In any case, Vedic literature refers to the entire corpus of philosophical, practical, technological and religious material cultivated through at least a few dozen centuries in the region today called India. This includes the ritualistic four Veda; the explanation of their philosophical import, the Upanishad (108 principle books). The summary study of all this philosophy, the Vedanta Sutra. The application and retelling of the rituals and philosophy in semi-historical tales, the Purana and Itihasa (like Mahabharata, Bhagavad Gita, and Ramayan). And many other appendixes to the original four vedas in the form of manuals (Aranyas) and treatises (Samhitas and Siddhantas), etc.
To go back to the poetic image – it would be stupid to envision a tree of wisdom and knowledge with only four branches! The tree of wise knowledge (“veda”) has hundreds of branches spreading in all directions, in the form of Puranas, Itihasas, Upanishads, Aranyas, Samhitas, Siddhantas, Tikas, etc. etc.
There are many fruits on this huge tree, of course, but one fruit is particularly special because it is perfectly ripe. What does it mean to be “perfectly ripe”? It means to be at the absolute pinnacle of one’s maturity.
The Srimad Bhagavatam is thus depicted as the absolute pinnacle of Indian spiritual wisdom at the peak of ripeness. We will soon hear from its opening stories how the main author, Mahamuni Vyasa, compiled this after compiling all other Vedic works and having thus achieved a zenith of spiritual realization. In particular the Srimad Bhagavatam is the grand-finale of Vedic wisdom because it is (a) the sequel to the Vedanta Sutra, which is otherwise the most important Vedic book; the “second ripest fruit”, you might say; (b) the 18th of the 18 main purana, thus also the culmination of Indian thought as expressed through that medium. Thus the Srimad Bhagavatam represents the pinnicle of both the philosophical genius of the Vedanta-Sutra, as well as the poetic and theatrical mastery and relative ease-of-understanding developed in the Puranas.
The Sanskrit word for parrot is zuka. Mahamuni Vyasa is given credit as the compiler of Srimad Bhagavatam, but the main narrator of this tale is Vyasa’s son zuka-deva (“The divine parrot” – Sukadeva Goswāmī). Suka is really the one who expanded upon the core material within this Purana and made it as sweet and wonderful and easily digestible as it now is.
The imagery of a “parrot” is not always positive in English because it carries the meaning of one who simply repeats words without understanding their meaning. This connotation is absolutely absent from Sanskrit poetics.
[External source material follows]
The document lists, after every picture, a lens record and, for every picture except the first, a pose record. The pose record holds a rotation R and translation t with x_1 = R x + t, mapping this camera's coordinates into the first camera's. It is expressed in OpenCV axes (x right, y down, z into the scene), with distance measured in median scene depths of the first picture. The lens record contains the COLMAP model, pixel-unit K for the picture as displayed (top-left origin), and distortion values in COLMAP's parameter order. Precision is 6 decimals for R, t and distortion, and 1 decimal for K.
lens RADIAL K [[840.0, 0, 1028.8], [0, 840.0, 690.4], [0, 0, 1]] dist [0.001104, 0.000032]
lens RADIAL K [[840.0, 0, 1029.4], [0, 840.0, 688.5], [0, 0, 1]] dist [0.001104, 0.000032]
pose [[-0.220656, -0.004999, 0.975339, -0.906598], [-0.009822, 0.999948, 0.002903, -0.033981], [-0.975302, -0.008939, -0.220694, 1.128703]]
Instead the connotation of “parrot” is a bird with a special type of saliva that, when the bird bites a fruit, causes that fruit to become extremely sweet and ripe. So do not carry over the English connotation and imagine that the Bhagavatam is being narrated by someone who merely repeats what he heard from his father, without understanding. Not at all. Quite the opposite. The Bhagavatam is as sweet as it is because Sukadeva’s telling of it enhanced, expanded, and amplified the original meaning into an even more wondrous perfection.
Finally, we are implored to take our place in the poem. Our place is to grab the fruit and enjoy it!!!
What is unusual about this fruit is that it satisfies hunger without reducing the hunger, and it is eaten without ever diminishing. The more you meditate upon what you will hear in Srimad Bhagavatam, the more you will be able to meditate upon it! The more you enjoy it, the more and more you will be able to enjoy it.
Specifically this metaphor refers to the principle that meditation upon the Supreme Entity, Śrī Krishna is infinite. It is not a means to a goal, but is itself the goal and the means. Therefore it is never abandoned. Even the persons who are steeped in spiritual perfection continue to feast upon the perfect fruit of Srimad Bhagavatam. Even beyond liberation, even in the spiritual locus, our tongues will forever taste and vibrate the delicious topics discovered within this amazing book!